There are many differences between body-positivity and fat activism.
The former erases systemic and institutional forms of oppression that the latter experiences. Body-positivity is also like a watered-down, neoliberal version of fat-positivity that encourages self-love through consuming and engaging with capitalism.
Body-positivity also often still encourages "health" as a necessary factor for self-love/acceptance. The body-positive movement is a movement that advocates for Health At Every Size and encourages self-love and self-confidence regardless of the physicality of one’s body. While this sounds appealing, the body-positive movement decontextualizes fat bodies by suggesting that it is possible to have high self-esteem and good physical and mental health regardless of fat-phobic institutional and systemic forms of oppression. It’s very easy to tell someone to love themselves or their bodies while ignoring overarching systems of oppression and doing nothing to change those things.

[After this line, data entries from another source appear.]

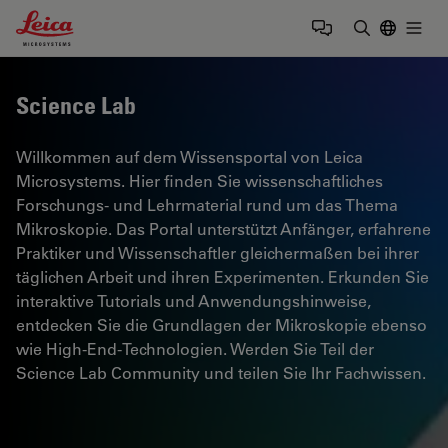
Leica Microsystems Logo
Togg
Suchbegrif
Science Lab
Willkommen auf dem Wissensportal von Leica
Microsystems. Hier finden Sie wissenschaftliches
Forschungs- und Lehrmaterial rund um das Thema
Mikroskopie. Das Portal unterstützt Anfänger, erfahrene
Praktiker und Wissenschaftler gleichermaßen bei ihrer
täglichen Arbeit und ihren Experimenten. Erkunden Sie
interaktive Tutorials und Anwendungshinweise,
entdecken Sie die Grundlagen der Mikroskopie ebenso
wie High-End-Technologien. Werden Sie Teil der
Science Lab Community und teilen Sie Ihr Fachwissen.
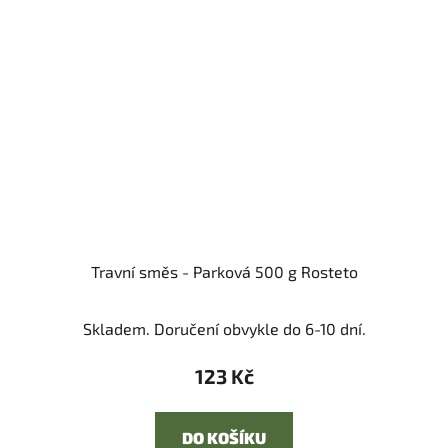
Travní směs - Parková 500 g Rosteto
Skladem. Doručení obvykle do 6-10 dní.
123 Kč
DO KOŠÍKU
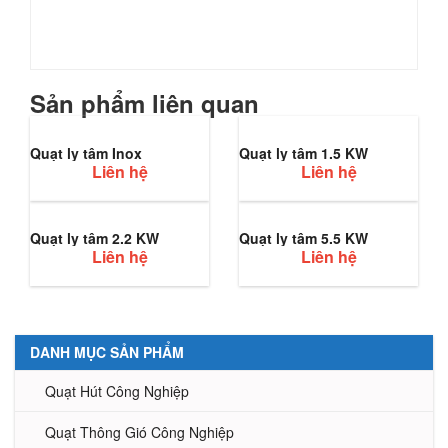
Sản phẩm liên quan
Quạt ly tâm Inox
Quạt ly tâm 1.5 KW
Liên hệ
Liên hệ
Quạt ly tâm 2.2 KW
Quạt ly tâm 5.5 KW
Liên hệ
Liên hệ
DANH MỤC SẢN PHẨM
Quạt Hút Công Nghiệp
Quạt Thông Gió Công Nghiệp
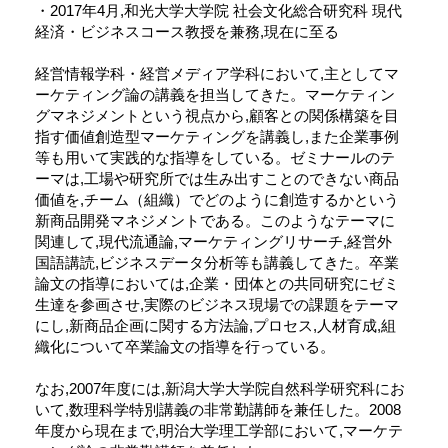
・2017年4月,和光大学大学院 社会文化総合研究科 現代
経済・ビジネスコース教授を兼務,現在に至る
経営情報学科・経営メディア学科において,主としてマ
ーケティング論の講義を担当してきた。マーケティン
グマネジメントという視点から,顧客との関係構築を目
指す価値創造型マーケティングを講義し,また企業事例
等も用いて実践的な指導をしている。ゼミナールのテ
ーマは,工場や研究所では生み出すことのできない商品
価値を,チーム（組織）でどのように創造するかという
新商品開発マネジメントである。このようなテーマに
関連して,現代流通論,マーケティングリサーチ,経営外
国語講読,ビジネスデータ分析等も講義してきた。卒業
論文の指導においては,企業・団体との共同研究にゼミ
生達を参画させ,実際のビジネス現場での課題をテーマ
にし,新商品企画に関する方法論,プロセス,人材育成,組
織化について卒業論文の指導を行っている。
なお,2007年度には,新潟大学大学院自然科学研究科にお
いて,数理科学特別講義の非常勤講師を兼任した。2008
年度から現在まで,明治大学理工学部において,マーケテ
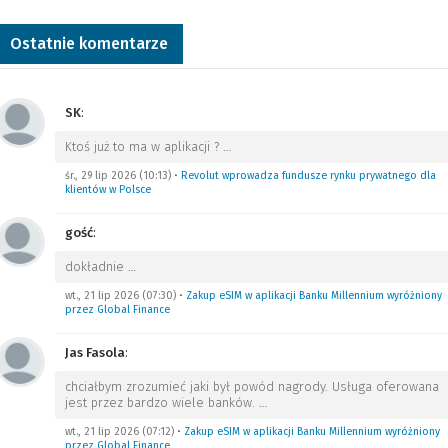
Ostatnie komentarze
SK
:
Ktoś już to ma w aplikacji ?
…
śr., 29 lip 2026 (10:13)
•
Revolut wprowadza fundusze rynku prywatnego dla
klientów w Polsce
gość
:
dokładnie
…
wt., 21 lip 2026 (07:30)
•
Zakup eSIM w aplikacji Banku Millennium wyróżniony
przez Global Finance
Jas Fasola
:
chciałbym zrozumieć jaki był powód nagrody. Usługa oferowana
jest przez bardzo wiele banków.
…
wt., 21 lip 2026 (07:12)
•
Zakup eSIM w aplikacji Banku Millennium wyróżniony
przez Global Finance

Body-positivity also doesn’t really advocate for self-love for everyone. Within this ideology is a moral imperative to be healthy. The health standards upheld by body-positivity are based on Eurocentric and patriarchal values, and the fat bodies that are most capable of achieving these standards are able to do so because of various forms of privilege. For example, fat bodies that are represented in body-positive media (and are recognized as morally good and worthy of self-love despite the fact that they are fat), are generally also white, upper-class, conventionally pretty, able-bodied, and physically fit. Fat bodies that experience different forms of oppression (i.e. those of lower classes, the disabled, chronically ill, and/or of racial, gender, and sexual minorities) are often not represented in the body-positive movement.
The moral imperative to be healthy often rests on our desire to avoid death. It’s the same reason why people who believe in clean eating, veganism, or crossfit are so loud about it - they believe they have found the best way of eating, living, or moving one’s body and believe they have outsmarted those who do not have the dedication or insight necessary to live as long a life as possible. As fat has become synonymous with death, dying, and illness, it is seen as something to avoid at all costs.
We’re seeing more and more bigger bodies in the media - which is a step in the right direction - but the increasing the number of fat people in the media is not always synonymous with meaningful representation. We need to see respectful and meaningful representations of fat people and fictional characters with real storylines and complex character development.
Being fat positive is what will truly lead us to body liberation for all.